[ASSIGNMENT]:
Each record, word for word and stripped of pictures, is what the answer should contain.

[Stored entries]:
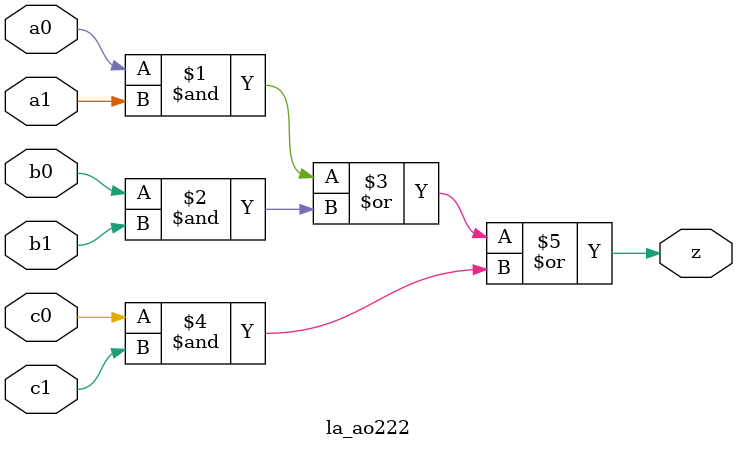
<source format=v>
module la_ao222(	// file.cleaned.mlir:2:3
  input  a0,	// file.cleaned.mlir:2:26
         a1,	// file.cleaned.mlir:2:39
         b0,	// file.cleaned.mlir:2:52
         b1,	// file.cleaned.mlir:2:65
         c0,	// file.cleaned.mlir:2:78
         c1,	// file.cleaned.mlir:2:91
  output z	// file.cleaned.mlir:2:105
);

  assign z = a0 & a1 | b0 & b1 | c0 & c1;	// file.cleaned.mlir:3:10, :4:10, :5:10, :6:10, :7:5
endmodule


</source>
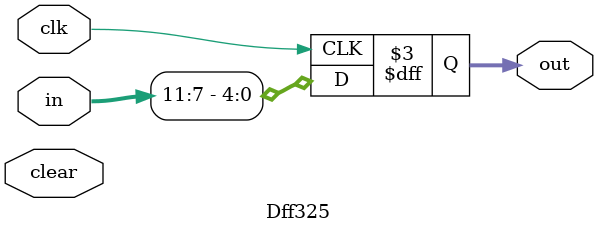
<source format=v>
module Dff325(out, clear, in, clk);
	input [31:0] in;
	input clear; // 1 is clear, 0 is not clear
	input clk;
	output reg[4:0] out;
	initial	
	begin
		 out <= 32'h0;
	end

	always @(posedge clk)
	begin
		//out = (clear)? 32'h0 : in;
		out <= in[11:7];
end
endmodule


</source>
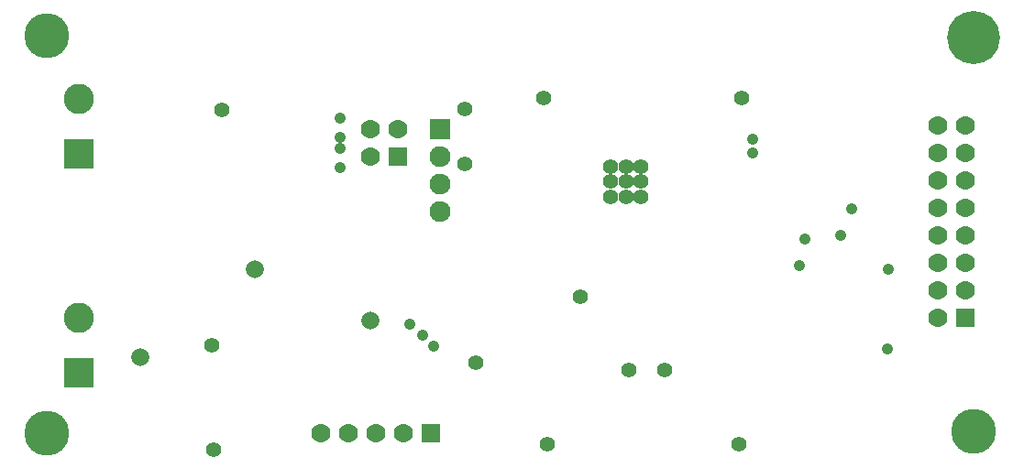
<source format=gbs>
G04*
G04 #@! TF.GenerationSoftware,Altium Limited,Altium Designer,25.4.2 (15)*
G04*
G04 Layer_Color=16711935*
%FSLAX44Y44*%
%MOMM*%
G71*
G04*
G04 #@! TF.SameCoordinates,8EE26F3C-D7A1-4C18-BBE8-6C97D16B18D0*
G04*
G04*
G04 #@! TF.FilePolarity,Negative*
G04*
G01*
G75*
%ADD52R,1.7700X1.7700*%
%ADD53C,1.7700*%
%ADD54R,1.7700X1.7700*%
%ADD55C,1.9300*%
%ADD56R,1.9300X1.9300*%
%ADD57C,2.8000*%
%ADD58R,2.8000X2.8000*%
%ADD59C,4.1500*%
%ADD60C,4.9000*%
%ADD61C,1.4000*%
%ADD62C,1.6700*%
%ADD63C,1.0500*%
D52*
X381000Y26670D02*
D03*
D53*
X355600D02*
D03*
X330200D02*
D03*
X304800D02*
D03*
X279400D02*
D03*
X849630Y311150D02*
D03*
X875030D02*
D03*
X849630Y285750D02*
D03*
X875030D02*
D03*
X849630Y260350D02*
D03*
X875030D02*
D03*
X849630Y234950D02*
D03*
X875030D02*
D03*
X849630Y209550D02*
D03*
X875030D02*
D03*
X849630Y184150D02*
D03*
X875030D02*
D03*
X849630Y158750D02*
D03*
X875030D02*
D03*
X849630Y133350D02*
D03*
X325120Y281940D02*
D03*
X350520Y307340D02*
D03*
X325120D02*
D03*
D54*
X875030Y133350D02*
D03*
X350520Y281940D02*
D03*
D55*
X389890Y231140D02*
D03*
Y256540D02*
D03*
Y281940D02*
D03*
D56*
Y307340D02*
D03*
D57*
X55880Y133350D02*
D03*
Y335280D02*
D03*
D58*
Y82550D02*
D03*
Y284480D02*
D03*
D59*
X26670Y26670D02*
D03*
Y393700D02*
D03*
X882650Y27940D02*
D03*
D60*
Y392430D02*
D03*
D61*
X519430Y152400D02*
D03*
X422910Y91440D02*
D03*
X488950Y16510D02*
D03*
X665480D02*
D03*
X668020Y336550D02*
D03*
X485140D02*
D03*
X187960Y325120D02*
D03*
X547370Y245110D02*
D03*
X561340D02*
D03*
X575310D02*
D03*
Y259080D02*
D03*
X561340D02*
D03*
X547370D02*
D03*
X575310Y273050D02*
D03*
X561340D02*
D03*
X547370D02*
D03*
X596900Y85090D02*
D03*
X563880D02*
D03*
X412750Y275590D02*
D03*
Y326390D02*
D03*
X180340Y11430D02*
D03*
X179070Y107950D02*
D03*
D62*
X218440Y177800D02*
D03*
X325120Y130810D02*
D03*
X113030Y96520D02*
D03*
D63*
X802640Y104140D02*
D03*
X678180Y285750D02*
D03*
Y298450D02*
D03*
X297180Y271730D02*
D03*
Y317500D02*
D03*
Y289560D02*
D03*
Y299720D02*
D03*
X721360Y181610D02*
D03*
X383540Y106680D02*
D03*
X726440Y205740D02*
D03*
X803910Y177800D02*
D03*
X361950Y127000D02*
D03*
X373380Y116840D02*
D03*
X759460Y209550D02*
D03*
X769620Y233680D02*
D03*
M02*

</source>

[RESPONSE BELOW]:
<source format=v>
module la_ao222(	// file.cleaned.mlir:2:3
  input  a0,	// file.cleaned.mlir:2:26
         a1,	// file.cleaned.mlir:2:39
         b0,	// file.cleaned.mlir:2:52
         b1,	// file.cleaned.mlir:2:65
         c0,	// file.cleaned.mlir:2:78
         c1,	// file.cleaned.mlir:2:91
  output z	// file.cleaned.mlir:2:105
);

  assign z = a0 & a1 | b0 & b1 | c0 & c1;	// file.cleaned.mlir:3:10, :4:10, :5:10, :6:10, :7:5
endmodule


</source>
<source format=v>
module Dff325(out, clear, in, clk);
	input [31:0] in;
	input clear; // 1 is clear, 0 is not clear
	input clk;
	output reg[4:0] out;
	initial	
	begin
		 out <= 32'h0;
	end

	always @(posedge clk)
	begin
		//out = (clear)? 32'h0 : in;
		out <= in[11:7];
end
endmodule


</source>
<source format=gbs>
G04*
G04 #@! TF.GenerationSoftware,Altium Limited,Altium Designer,25.4.2 (15)*
G04*
G04 Layer_Color=16711935*
%FSLAX44Y44*%
%MOMM*%
G71*
G04*
G04 #@! TF.SameCoordinates,8EE26F3C-D7A1-4C18-BBE8-6C97D16B18D0*
G04*
G04*
G04 #@! TF.FilePolarity,Negative*
G04*
G01*
G75*
%ADD52R,1.7700X1.7700*%
%ADD53C,1.7700*%
%ADD54R,1.7700X1.7700*%
%ADD55C,1.9300*%
%ADD56R,1.9300X1.9300*%
%ADD57C,2.8000*%
%ADD58R,2.8000X2.8000*%
%ADD59C,4.1500*%
%ADD60C,4.9000*%
%ADD61C,1.4000*%
%ADD62C,1.6700*%
%ADD63C,1.0500*%
D52*
X381000Y26670D02*
D03*
D53*
X355600D02*
D03*
X330200D02*
D03*
X304800D02*
D03*
X279400D02*
D03*
X849630Y311150D02*
D03*
X875030D02*
D03*
X849630Y285750D02*
D03*
X875030D02*
D03*
X849630Y260350D02*
D03*
X875030D02*
D03*
X849630Y234950D02*
D03*
X875030D02*
D03*
X849630Y209550D02*
D03*
X875030D02*
D03*
X849630Y184150D02*
D03*
X875030D02*
D03*
X849630Y158750D02*
D03*
X875030D02*
D03*
X849630Y133350D02*
D03*
X325120Y281940D02*
D03*
X350520Y307340D02*
D03*
X325120D02*
D03*
D54*
X875030Y133350D02*
D03*
X350520Y281940D02*
D03*
D55*
X389890Y231140D02*
D03*
Y256540D02*
D03*
Y281940D02*
D03*
D56*
Y307340D02*
D03*
D57*
X55880Y133350D02*
D03*
Y335280D02*
D03*
D58*
Y82550D02*
D03*
Y284480D02*
D03*
D59*
X26670Y26670D02*
D03*
Y393700D02*
D03*
X882650Y27940D02*
D03*
D60*
Y392430D02*
D03*
D61*
X519430Y152400D02*
D03*
X422910Y91440D02*
D03*
X488950Y16510D02*
D03*
X665480D02*
D03*
X668020Y336550D02*
D03*
X485140D02*
D03*
X187960Y325120D02*
D03*
X547370Y245110D02*
D03*
X561340D02*
D03*
X575310D02*
D03*
Y259080D02*
D03*
X561340D02*
D03*
X547370D02*
D03*
X575310Y273050D02*
D03*
X561340D02*
D03*
X547370D02*
D03*
X596900Y85090D02*
D03*
X563880D02*
D03*
X412750Y275590D02*
D03*
Y326390D02*
D03*
X180340Y11430D02*
D03*
X179070Y107950D02*
D03*
D62*
X218440Y177800D02*
D03*
X325120Y130810D02*
D03*
X113030Y96520D02*
D03*
D63*
X802640Y104140D02*
D03*
X678180Y285750D02*
D03*
Y298450D02*
D03*
X297180Y271730D02*
D03*
Y317500D02*
D03*
Y289560D02*
D03*
Y299720D02*
D03*
X721360Y181610D02*
D03*
X383540Y106680D02*
D03*
X726440Y205740D02*
D03*
X803910Y177800D02*
D03*
X361950Y127000D02*
D03*
X373380Y116840D02*
D03*
X759460Y209550D02*
D03*
X769620Y233680D02*
D03*
M02*

</source>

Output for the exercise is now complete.